**GIVEN RECORDS**

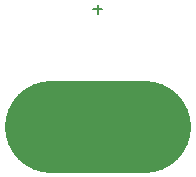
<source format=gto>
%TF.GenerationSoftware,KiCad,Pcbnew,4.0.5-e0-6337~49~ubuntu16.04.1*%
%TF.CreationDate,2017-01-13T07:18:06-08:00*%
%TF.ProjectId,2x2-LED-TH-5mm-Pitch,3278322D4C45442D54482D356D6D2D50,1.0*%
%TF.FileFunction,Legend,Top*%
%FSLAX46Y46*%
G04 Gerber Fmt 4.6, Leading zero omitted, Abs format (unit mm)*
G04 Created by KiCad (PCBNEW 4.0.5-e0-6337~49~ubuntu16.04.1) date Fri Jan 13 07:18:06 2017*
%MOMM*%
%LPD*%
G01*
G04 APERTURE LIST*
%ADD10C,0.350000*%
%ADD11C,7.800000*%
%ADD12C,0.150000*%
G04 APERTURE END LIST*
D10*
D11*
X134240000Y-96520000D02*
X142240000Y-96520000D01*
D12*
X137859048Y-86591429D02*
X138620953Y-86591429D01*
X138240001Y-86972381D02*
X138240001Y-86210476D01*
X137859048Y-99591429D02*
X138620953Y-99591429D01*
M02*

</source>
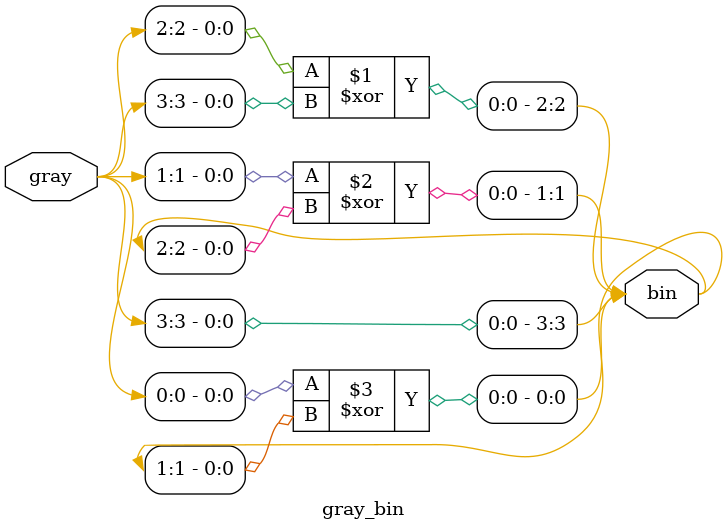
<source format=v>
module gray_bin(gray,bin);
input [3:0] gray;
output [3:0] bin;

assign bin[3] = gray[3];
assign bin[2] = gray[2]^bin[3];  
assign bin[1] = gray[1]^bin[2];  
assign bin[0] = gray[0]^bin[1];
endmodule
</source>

**GOAL OF THE EXERCISE**
The lines from the one that contains "X138240001Y-86972381D02*" through the end of the data, repeated exactly and with no pictures, make up the whole answer.

**OUTPUT OF THE EXERCISE**
X138240001Y-86972381D02*
X138240001Y-86210476D01*
X137859048Y-99591429D02*
X138620953Y-99591429D01*
M02*

</source>
<source format=v>
module gray_bin(gray,bin);
input [3:0] gray;
output [3:0] bin;

assign bin[3] = gray[3];
assign bin[2] = gray[2]^bin[3];  
assign bin[1] = gray[1]^bin[2];  
assign bin[0] = gray[0]^bin[1];
endmodule
</source>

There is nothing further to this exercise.